Of the Ten Commandments, the first four deal with our personal relationship with God. And Jesus basically said, “You want to keep the first four Commandments? Love God with all your heart, your soul, your mind and your being.”

And if you do that, then you don’t have to worry about taking His name in vain. You don’t have to worry about worshiping graven images or having other Gods before Him. Not if you love Him.

Someone has said that if we love God with all our heart, and other people with all our heart, we can do as we please, because we will only do that which pleases God and benefits others.

The last six of the Ten Commandments have to do with our human relationships. In these verses in Romans 13, Paul is saying, “Listen, forget the list. Just love people. Because when you love them, you won’t hurt them.”

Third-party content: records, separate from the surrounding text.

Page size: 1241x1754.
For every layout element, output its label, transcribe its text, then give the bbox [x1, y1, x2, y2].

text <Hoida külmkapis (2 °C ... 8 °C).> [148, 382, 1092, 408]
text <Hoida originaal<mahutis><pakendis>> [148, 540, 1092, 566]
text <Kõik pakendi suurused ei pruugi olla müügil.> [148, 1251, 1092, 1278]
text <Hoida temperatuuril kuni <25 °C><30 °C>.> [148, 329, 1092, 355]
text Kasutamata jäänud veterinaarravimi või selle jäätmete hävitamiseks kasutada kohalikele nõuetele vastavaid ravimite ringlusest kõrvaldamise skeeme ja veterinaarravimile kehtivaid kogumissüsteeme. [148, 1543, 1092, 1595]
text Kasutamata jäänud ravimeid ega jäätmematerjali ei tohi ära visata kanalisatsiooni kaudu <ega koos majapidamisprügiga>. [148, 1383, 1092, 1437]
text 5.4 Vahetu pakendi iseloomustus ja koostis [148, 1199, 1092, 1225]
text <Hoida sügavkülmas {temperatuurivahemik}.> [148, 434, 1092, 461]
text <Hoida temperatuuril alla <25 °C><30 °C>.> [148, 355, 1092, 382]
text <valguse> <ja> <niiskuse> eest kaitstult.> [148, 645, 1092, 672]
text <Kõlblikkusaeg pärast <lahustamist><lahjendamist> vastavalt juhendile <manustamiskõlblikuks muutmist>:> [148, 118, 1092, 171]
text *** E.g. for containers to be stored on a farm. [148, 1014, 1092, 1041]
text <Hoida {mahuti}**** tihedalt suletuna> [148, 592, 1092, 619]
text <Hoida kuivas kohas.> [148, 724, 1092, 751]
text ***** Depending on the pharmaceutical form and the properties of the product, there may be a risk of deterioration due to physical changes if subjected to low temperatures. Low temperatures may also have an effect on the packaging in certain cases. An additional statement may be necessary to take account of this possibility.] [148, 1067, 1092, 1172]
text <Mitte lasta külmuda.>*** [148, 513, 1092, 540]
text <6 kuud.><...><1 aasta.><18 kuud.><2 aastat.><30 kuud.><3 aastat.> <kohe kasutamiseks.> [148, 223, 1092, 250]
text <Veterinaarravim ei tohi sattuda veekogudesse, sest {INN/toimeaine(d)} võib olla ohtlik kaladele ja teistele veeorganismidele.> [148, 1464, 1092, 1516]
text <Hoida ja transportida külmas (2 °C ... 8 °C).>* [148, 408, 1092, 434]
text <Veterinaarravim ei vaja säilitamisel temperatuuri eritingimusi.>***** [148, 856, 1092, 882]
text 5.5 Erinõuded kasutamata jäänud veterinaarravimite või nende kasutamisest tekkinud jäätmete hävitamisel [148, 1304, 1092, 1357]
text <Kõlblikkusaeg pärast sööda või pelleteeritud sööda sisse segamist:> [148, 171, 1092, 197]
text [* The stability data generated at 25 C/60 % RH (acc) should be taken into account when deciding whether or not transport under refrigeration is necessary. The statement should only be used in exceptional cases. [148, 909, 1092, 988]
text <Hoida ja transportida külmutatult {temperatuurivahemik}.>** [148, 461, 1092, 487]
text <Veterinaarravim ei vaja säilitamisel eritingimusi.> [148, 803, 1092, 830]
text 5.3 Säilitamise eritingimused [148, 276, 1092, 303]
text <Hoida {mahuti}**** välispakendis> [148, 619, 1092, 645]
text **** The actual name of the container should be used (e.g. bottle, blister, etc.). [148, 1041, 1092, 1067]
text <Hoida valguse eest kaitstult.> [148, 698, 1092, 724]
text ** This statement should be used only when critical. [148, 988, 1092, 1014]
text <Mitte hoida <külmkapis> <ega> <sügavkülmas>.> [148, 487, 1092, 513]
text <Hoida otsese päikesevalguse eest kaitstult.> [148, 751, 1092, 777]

To illustrate this fact, several commandments are listed in our text. When love is active, each one is fulfilled, the obvious ones, and even some of the more difficult ones.

Just five of the commandments are listed here, and not in the order found in the Old Testament. The first is “You shall not commit adultery,” the seventh commandment.

There are people guilty of committing adultery who will say, “You know, we just couldn’t help it. We loved each other too much.” They didn’t love each other too much; they loved God too little, or they loved their mate too little. Don’t blame love for that.

You can't call adultery “love” even if someone says, "I fell in love with someone else." So there's a man who has a faithful wife and kids he brought into this world with her. And then someone at work gets his attention, and he is willing to throw it all away, destroying many lives. And then he wants to call it love? Love does not destroy lives.